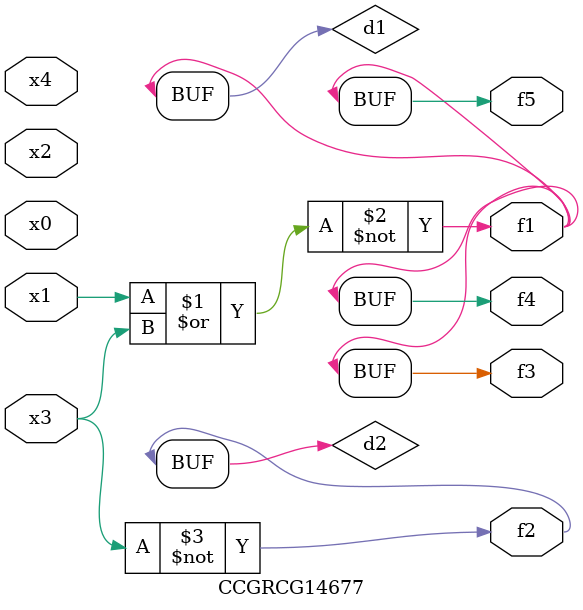
<source format=v>
module CCGRCG14677(
	input x0, x1, x2, x3, x4,
	output f1, f2, f3, f4, f5
);

	wire d1, d2;

	nor (d1, x1, x3);
	not (d2, x3);
	assign f1 = d1;
	assign f2 = d2;
	assign f3 = d1;
	assign f4 = d1;
	assign f5 = d1;
endmodule

</source>
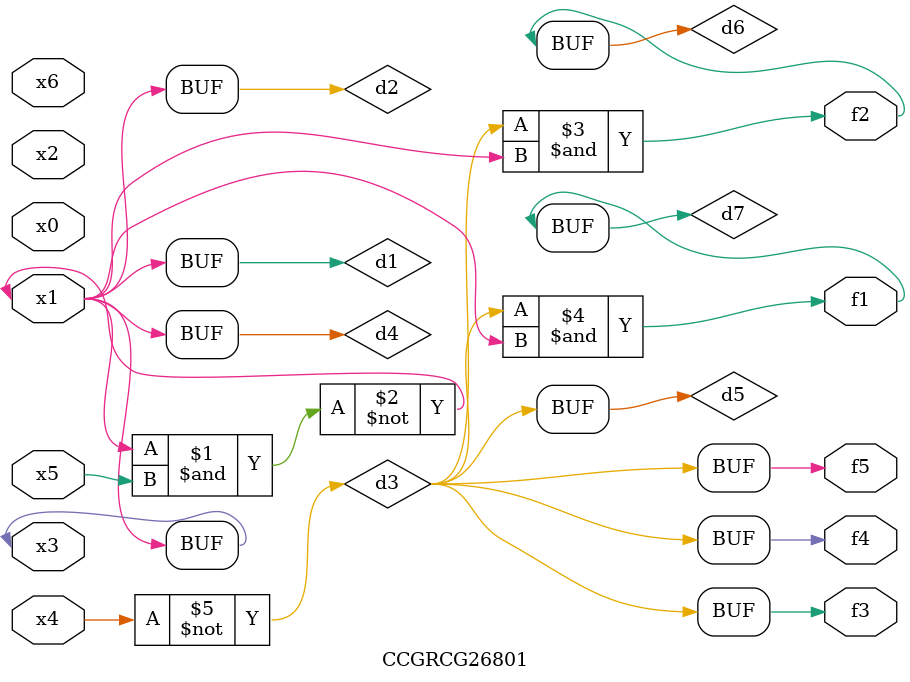
<source format=v>
module CCGRCG26801(
	input x0, x1, x2, x3, x4, x5, x6,
	output f1, f2, f3, f4, f5
);

	wire d1, d2, d3, d4, d5, d6, d7;

	buf (d1, x1, x3);
	nand (d2, x1, x5);
	not (d3, x4);
	buf (d4, d1, d2);
	buf (d5, d3);
	and (d6, d3, d4);
	and (d7, d3, d4);
	assign f1 = d7;
	assign f2 = d6;
	assign f3 = d5;
	assign f4 = d5;
	assign f5 = d5;
endmodule

</source>
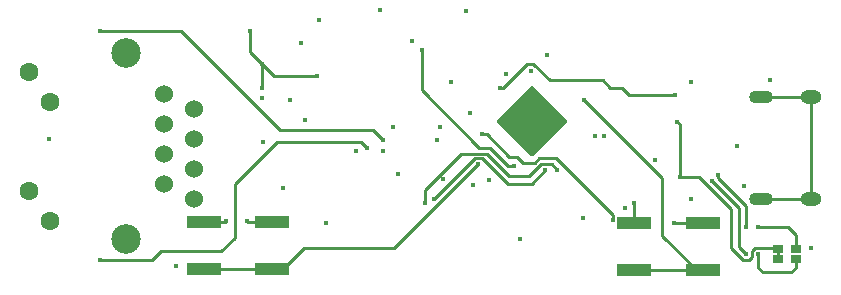
<source format=gbl>
G04 Layer: BottomLayer*
G04 EasyEDA v6.5.42, 2024-04-25 20:34:07*
G04 45d2cdbc43ad4f689448c33dbcd3fbb7,b9277fd2045942759ab1a28cc0c323af,10*
G04 Gerber Generator version 0.2*
G04 Scale: 100 percent, Rotated: No, Reflected: No *
G04 Dimensions in millimeters *
G04 leading zeros omitted , absolute positions ,4 integer and 5 decimal *
%FSLAX45Y45*%
%MOMM*%

%AMMACRO1*21,1,$1,$2,0,0,$3*%
%ADD10C,0.2540*%
%ADD11MACRO1,0.8X0.65X0.0000*%
%ADD12MACRO1,0.8001X0.6502X0.0000*%
%ADD13MACRO1,2.8001X1X0.0000*%
%ADD14MACRO1,2.7998X1X0.0000*%
%ADD15C,1.6000*%
%ADD16C,1.5240*%
%ADD17C,2.5000*%
%ADD18O,1.9999959999999999X1.0999978000000001*%
%ADD19O,1.7999964X1.1999976*%
%ADD20C,0.6096*%
%ADD21C,0.4500*%

%LPD*%
G36*
X5422900Y6201816D02*
G01*
X5418988Y6202578D01*
X5415737Y6204762D01*
X5125262Y6495237D01*
X5123078Y6498488D01*
X5122316Y6502400D01*
X5123078Y6506311D01*
X5125262Y6509562D01*
X5415737Y6800037D01*
X5418988Y6802221D01*
X5422900Y6802983D01*
X5426811Y6802221D01*
X5430062Y6800037D01*
X5720537Y6509562D01*
X5722721Y6506311D01*
X5723483Y6502400D01*
X5722721Y6498488D01*
X5720537Y6495237D01*
X5430062Y6204762D01*
X5426811Y6202578D01*
G37*

%LPD*%
D10*
X4521200Y5803900D02*
G01*
X4521200Y5918200D01*
X4826000Y6223000D01*
X5041900Y6223000D01*
X5232400Y6032500D01*
X5397500Y6032500D01*
X5499100Y6134100D01*
X5593206Y6134100D01*
X5638800Y6088506D01*
X5003800Y6388100D02*
G01*
X5041900Y6388100D01*
X5232400Y6197600D01*
X5295900Y6197600D01*
X5346700Y6146800D01*
X5448300Y6146800D01*
X5486400Y6184900D01*
X5626100Y6184900D01*
X6108700Y5702300D01*
X6108700Y5664200D01*
X5867400Y6680200D02*
G01*
X6527800Y6019800D01*
X6527800Y5524500D01*
X6816725Y5235575D01*
X6868591Y5235575D01*
X5156200Y6781800D02*
G01*
X5181600Y6781800D01*
X5384800Y6985000D01*
X5435600Y6985000D01*
X5575300Y6845300D01*
X6020749Y6845300D01*
X6084249Y6781800D01*
X6184900Y6781800D01*
X6247891Y6718808D01*
X6637020Y6718808D01*
X6997700Y6045200D02*
G01*
X6997700Y6019800D01*
X7239000Y5778500D01*
X7239000Y5600700D01*
X6672579Y6025895D02*
G01*
X6839204Y6025895D01*
X7112000Y5753100D01*
X7112000Y5422900D01*
X7213600Y5321300D01*
X7264400Y5321300D01*
X7289800Y5346700D01*
X7289800Y5397500D01*
X7315200Y5422900D01*
X7496556Y5422900D01*
X7504938Y5414518D01*
X7361298Y6706288D02*
G01*
X7781317Y6706288D01*
X7781317Y6706288D02*
G01*
X7781317Y5841286D01*
X7361298Y5841286D02*
G01*
X7781317Y5841286D01*
X6946900Y5994400D02*
G01*
X7175500Y5765800D01*
X7175500Y5435600D01*
X7239000Y5372100D01*
X7340600Y5600700D02*
G01*
X7594600Y5600700D01*
X7658912Y5536387D01*
X7658912Y5414594D01*
X7340600Y5372100D02*
G01*
X7340600Y5257800D01*
X7378700Y5219700D01*
X7620000Y5219700D01*
X7658912Y5258612D01*
X7658912Y5329605D01*
X6654800Y6489700D02*
G01*
X6672684Y6471815D01*
X6672684Y6025779D01*
X7504938Y5414518D02*
G01*
X7504938Y5329681D01*
X3035300Y7264400D02*
G01*
X3035300Y7086600D01*
X3136900Y6985000D01*
X3136900Y6985000D02*
G01*
X3238500Y6883400D01*
X3606800Y6883400D01*
X3136900Y6985000D02*
G01*
X3136900Y6781800D01*
X4165600Y6337300D02*
G01*
X4076700Y6426200D01*
X3289300Y6426200D01*
X2451100Y7264400D01*
X1765300Y7264400D01*
X3223691Y5248275D02*
G01*
X2643708Y5248275D01*
X6868591Y5235575D02*
G01*
X6288608Y5235575D01*
X4025900Y6273800D02*
G01*
X3975100Y6324600D01*
X3263900Y6324600D01*
X2908300Y5969000D01*
X2908300Y5511800D01*
X2794000Y5397500D01*
X2286000Y5397500D01*
X2209800Y5321300D01*
X1765300Y5321300D01*
X4965700Y6134100D02*
G01*
X4254500Y5422900D01*
X3492754Y5422900D01*
X3318002Y5248147D01*
X3223768Y5248147D01*
X6286500Y5803900D02*
G01*
X6288608Y5801791D01*
X6288608Y5635574D01*
X6629400Y5638800D02*
G01*
X6632625Y5635574D01*
X6868591Y5635574D01*
X3009900Y5651500D02*
G01*
X3013125Y5648274D01*
X3223691Y5648274D01*
X2832100Y5651500D02*
G01*
X2828874Y5648274D01*
X2643708Y5648274D01*
X4597400Y5842000D02*
G01*
X4940300Y6184900D01*
X5003800Y6184900D01*
X5219700Y5969000D01*
X5422900Y5969000D01*
X5537200Y6083300D01*
X5270500Y6121400D02*
G01*
X5219700Y6121400D01*
X5067300Y6273800D01*
X4978400Y6273800D01*
X4488281Y6763918D01*
X4488281Y7105827D01*
D11*
G01*
X7658907Y5414594D03*
G01*
X7504907Y5414594D03*
D12*
G01*
X7504976Y5329600D03*
G01*
X7658900Y5329600D03*
D13*
G01*
X6868591Y5635586D03*
D14*
G01*
X6288595Y5635586D03*
D13*
G01*
X6868591Y5235587D03*
D14*
G01*
X6288595Y5235587D03*
D13*
G01*
X3223691Y5648286D03*
D14*
G01*
X2643695Y5648286D03*
D13*
G01*
X3223691Y5248287D03*
D14*
G01*
X2643695Y5248287D03*
D15*
G01*
X1168400Y5907989D03*
G01*
X1338402Y5653989D03*
G01*
X1168400Y6918985D03*
G01*
X1338402Y6664985D03*
D16*
G01*
X2311400Y6730974D03*
G01*
X2565400Y6603974D03*
G01*
X2311400Y6476974D03*
G01*
X2565400Y6349974D03*
G01*
X2311400Y6222974D03*
G01*
X2565400Y6095974D03*
G01*
X2311400Y5968974D03*
G01*
X2565400Y5841974D03*
D17*
G01*
X1981403Y7074001D03*
G01*
X1981377Y5498998D03*
D18*
G01*
X7361300Y5841288D03*
G01*
X7361300Y6706285D03*
D19*
G01*
X7781315Y5841288D03*
G01*
X7781315Y6706285D03*
D20*
G01*
X5422900Y6573088D03*
G01*
X5493613Y6502374D03*
G01*
X5352186Y6502374D03*
G01*
X5422900Y6431661D03*
D21*
G01*
X6946900Y5994400D03*
G01*
X6997700Y6045200D03*
G01*
X7239000Y5600700D03*
G01*
X7239000Y5372100D03*
G01*
X7340600Y5600700D03*
G01*
X7340600Y5372100D03*
G01*
X6654800Y6489700D03*
G01*
X6672681Y6025769D03*
G01*
X5537200Y6083300D03*
G01*
X5638800Y6088506D03*
G01*
X5549900Y7061200D03*
G01*
X3619500Y7353300D03*
G01*
X3467100Y7162800D03*
G01*
X3371291Y6680200D03*
G01*
X3136900Y6692900D03*
G01*
X6769100Y5842000D03*
G01*
X7161250Y6284950D03*
G01*
X6769531Y6827850D03*
G01*
X4250029Y6451600D03*
G01*
X4622800Y6337300D03*
G01*
X4648200Y6451600D03*
G01*
X4902200Y6565900D03*
G01*
X3317392Y5937199D03*
G01*
X3606800Y6883400D03*
G01*
X3136900Y6985000D03*
G01*
X3035300Y7264400D03*
G01*
X3136900Y6781800D03*
G01*
X3149600Y6324600D03*
G01*
X3501390Y6506210D03*
G01*
X4140200Y7442200D03*
G01*
X4406900Y7175500D03*
G01*
X4864100Y7429500D03*
G01*
X5207000Y6896100D03*
G01*
X7442200Y6845300D03*
G01*
X7215530Y5953785D03*
G01*
X7785100Y5422900D03*
G01*
X4162475Y6248984D03*
G01*
X3937000Y6248400D03*
G01*
X1333500Y6350000D03*
G01*
X4287443Y6050330D03*
G01*
X4025900Y6273800D03*
G01*
X4165600Y6337300D03*
G01*
X1765300Y7264400D03*
G01*
X1765300Y5321300D03*
G01*
X6629400Y5638800D03*
G01*
X5867400Y6680200D03*
G01*
X6464300Y6172200D03*
G01*
X5156200Y6781800D03*
G01*
X5411266Y6925259D03*
G01*
X2413000Y5270500D03*
G01*
X6636918Y6718731D03*
G01*
X4965700Y6134100D03*
G01*
X4737100Y6832600D03*
G01*
X5956300Y6375400D03*
G01*
X3009900Y5651500D03*
G01*
X3683000Y5638800D03*
G01*
X6286500Y5803900D03*
G01*
X2832100Y5651500D03*
G01*
X5854700Y5676900D03*
G01*
X5321300Y5499100D03*
G01*
X4521200Y5803900D03*
G01*
X4597400Y5842000D03*
G01*
X6029680Y6375400D03*
G01*
X4673600Y6007100D03*
G01*
X5056733Y5998108D03*
G01*
X5270500Y6121400D03*
G01*
X4488281Y7105827D03*
G01*
X4927600Y5956300D03*
G01*
X6210300Y5765800D03*
G01*
X5003800Y6388100D03*
G01*
X6108700Y5664200D03*
M02*

</source>
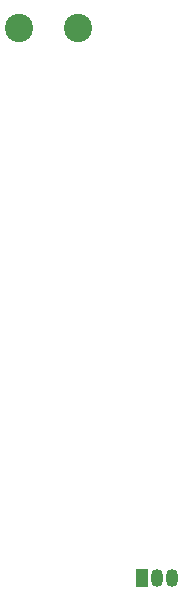
<source format=gbr>
%TF.GenerationSoftware,KiCad,Pcbnew,8.0.6*%
%TF.CreationDate,2025-01-24T16:12:19-05:00*%
%TF.ProjectId,SCAN,5343414e-2e6b-4696-9361-645f70636258,v1.0*%
%TF.SameCoordinates,Original*%
%TF.FileFunction,Soldermask,Bot*%
%TF.FilePolarity,Negative*%
%FSLAX46Y46*%
G04 Gerber Fmt 4.6, Leading zero omitted, Abs format (unit mm)*
G04 Created by KiCad (PCBNEW 8.0.6) date 2025-01-24 16:12:19*
%MOMM*%
%LPD*%
G01*
G04 APERTURE LIST*
%ADD10R,1.050000X1.500000*%
%ADD11O,1.050000X1.500000*%
%ADD12C,2.400000*%
G04 APERTURE END LIST*
D10*
%TO.C,Q1*%
X351025000Y-107605000D03*
D11*
X352295000Y-107605000D03*
X353565000Y-107605000D03*
%TD*%
D12*
%TO.C,TH1*%
X340550000Y-61080000D03*
X345550000Y-61080000D03*
%TD*%
M02*

</source>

* * * * * * * * *

Prompt:
Take the line that contains "G04 APERTURE END LIST*" and each line after it down to the last of the records, and retype them exactly; add nothing else.

Task response:
G04 APERTURE END LIST*
D10*
%TO.C,Q1*%
X351025000Y-107605000D03*
D11*
X352295000Y-107605000D03*
X353565000Y-107605000D03*
%TD*%
D12*
%TO.C,TH1*%
X340550000Y-61080000D03*
X345550000Y-61080000D03*
%TD*%
M02*

</source>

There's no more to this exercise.